» **TASK REQUIREMENTS**
Scan the lines below for the string "style" and copy every one that has it.

» **Source records**
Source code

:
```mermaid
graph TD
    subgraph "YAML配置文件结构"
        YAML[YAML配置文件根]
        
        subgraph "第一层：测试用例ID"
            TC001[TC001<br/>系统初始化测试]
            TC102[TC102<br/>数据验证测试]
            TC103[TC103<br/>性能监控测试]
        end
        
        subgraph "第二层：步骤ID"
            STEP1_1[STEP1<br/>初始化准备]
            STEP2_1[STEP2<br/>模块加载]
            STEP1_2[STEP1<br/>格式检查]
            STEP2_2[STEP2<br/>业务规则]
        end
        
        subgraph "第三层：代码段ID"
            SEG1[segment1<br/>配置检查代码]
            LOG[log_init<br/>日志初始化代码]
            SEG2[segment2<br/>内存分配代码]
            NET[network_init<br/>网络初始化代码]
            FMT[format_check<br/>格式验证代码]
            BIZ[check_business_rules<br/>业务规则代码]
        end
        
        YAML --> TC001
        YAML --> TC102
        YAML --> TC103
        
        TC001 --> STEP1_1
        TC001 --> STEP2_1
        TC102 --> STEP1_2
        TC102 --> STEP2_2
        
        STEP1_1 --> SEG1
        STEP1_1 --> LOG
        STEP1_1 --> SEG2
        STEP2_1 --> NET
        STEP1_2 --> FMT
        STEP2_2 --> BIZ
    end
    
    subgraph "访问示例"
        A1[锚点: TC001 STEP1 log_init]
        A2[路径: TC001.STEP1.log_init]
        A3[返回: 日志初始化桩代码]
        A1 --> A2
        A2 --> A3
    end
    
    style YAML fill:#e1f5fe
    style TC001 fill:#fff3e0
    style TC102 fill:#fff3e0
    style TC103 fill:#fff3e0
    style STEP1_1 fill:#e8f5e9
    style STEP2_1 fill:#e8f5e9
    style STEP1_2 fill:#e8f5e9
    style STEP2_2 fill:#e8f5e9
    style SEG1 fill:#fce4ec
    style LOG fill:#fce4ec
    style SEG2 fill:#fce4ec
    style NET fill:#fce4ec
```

* * *

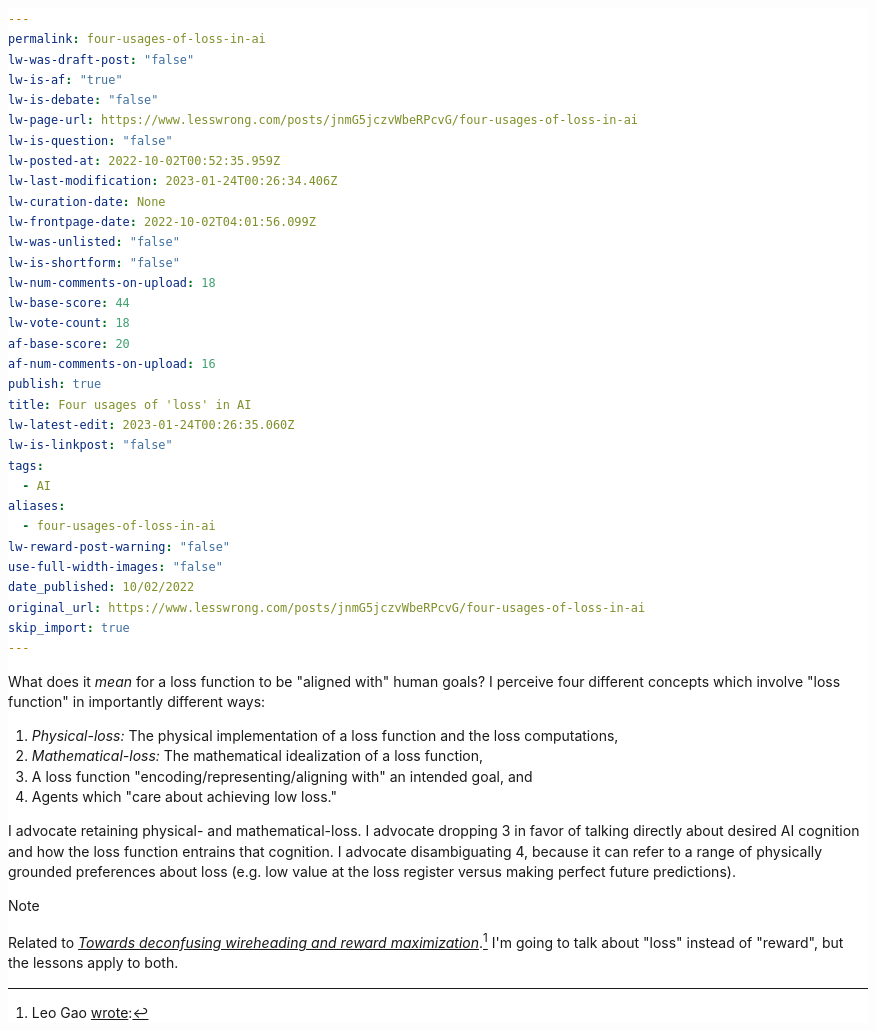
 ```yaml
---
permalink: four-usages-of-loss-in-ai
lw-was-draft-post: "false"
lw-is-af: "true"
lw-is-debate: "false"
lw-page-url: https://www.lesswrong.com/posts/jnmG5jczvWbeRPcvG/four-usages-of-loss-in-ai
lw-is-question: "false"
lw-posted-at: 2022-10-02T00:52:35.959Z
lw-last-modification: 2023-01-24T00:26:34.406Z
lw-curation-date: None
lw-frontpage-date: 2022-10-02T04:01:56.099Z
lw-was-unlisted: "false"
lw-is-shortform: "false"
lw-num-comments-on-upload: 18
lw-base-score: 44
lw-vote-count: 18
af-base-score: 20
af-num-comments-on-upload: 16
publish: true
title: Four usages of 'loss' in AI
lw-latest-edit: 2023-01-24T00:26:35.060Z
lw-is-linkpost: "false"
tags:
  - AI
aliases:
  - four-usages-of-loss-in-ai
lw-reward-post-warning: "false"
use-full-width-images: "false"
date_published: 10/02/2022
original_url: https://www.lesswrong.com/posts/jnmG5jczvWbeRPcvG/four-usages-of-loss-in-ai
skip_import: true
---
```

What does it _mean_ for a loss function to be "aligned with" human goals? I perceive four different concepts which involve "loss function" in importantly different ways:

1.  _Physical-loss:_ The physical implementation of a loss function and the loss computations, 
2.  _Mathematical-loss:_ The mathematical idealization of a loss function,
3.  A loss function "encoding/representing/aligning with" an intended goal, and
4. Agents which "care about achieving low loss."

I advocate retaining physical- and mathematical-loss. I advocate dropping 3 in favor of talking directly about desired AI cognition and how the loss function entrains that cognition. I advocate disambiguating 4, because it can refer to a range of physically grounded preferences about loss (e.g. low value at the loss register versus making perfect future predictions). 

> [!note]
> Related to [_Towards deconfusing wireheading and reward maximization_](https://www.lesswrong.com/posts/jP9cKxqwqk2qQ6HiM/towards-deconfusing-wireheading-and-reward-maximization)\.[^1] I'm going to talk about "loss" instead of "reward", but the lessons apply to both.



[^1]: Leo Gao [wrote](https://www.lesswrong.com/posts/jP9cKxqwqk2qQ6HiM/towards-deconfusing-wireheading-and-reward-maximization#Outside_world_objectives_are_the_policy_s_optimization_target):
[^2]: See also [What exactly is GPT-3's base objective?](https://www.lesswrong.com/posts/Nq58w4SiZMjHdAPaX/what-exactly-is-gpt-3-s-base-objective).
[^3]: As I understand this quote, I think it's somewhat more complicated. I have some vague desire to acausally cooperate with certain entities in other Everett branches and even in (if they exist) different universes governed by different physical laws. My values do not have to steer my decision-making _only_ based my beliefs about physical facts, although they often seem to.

--

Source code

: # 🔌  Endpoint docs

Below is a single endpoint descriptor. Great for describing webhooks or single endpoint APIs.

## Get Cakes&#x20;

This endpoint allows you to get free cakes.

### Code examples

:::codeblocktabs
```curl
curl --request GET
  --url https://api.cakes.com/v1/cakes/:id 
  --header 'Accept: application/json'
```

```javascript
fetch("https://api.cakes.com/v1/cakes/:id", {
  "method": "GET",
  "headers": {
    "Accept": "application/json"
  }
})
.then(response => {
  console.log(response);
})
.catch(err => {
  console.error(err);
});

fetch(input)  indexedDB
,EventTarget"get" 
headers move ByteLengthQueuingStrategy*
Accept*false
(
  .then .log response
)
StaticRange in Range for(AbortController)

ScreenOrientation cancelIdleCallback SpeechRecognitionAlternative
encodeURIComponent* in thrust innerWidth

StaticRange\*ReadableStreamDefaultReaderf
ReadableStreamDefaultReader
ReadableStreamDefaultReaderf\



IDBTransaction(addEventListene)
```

» **TASK RESULT**
    style YAML fill:#e1f5fe
    style TC001 fill:#fff3e0
    style TC102 fill:#fff3e0
    style TC103 fill:#fff3e0
    style STEP1_1 fill:#e8f5e9
    style STEP2_1 fill:#e8f5e9
    style STEP1_2 fill:#e8f5e9
    style STEP2_2 fill:#e8f5e9
    style SEG1 fill:#fce4ec
    style LOG fill:#fce4ec
    style SEG2 fill:#fce4ec
    style NET fill:#fce4ec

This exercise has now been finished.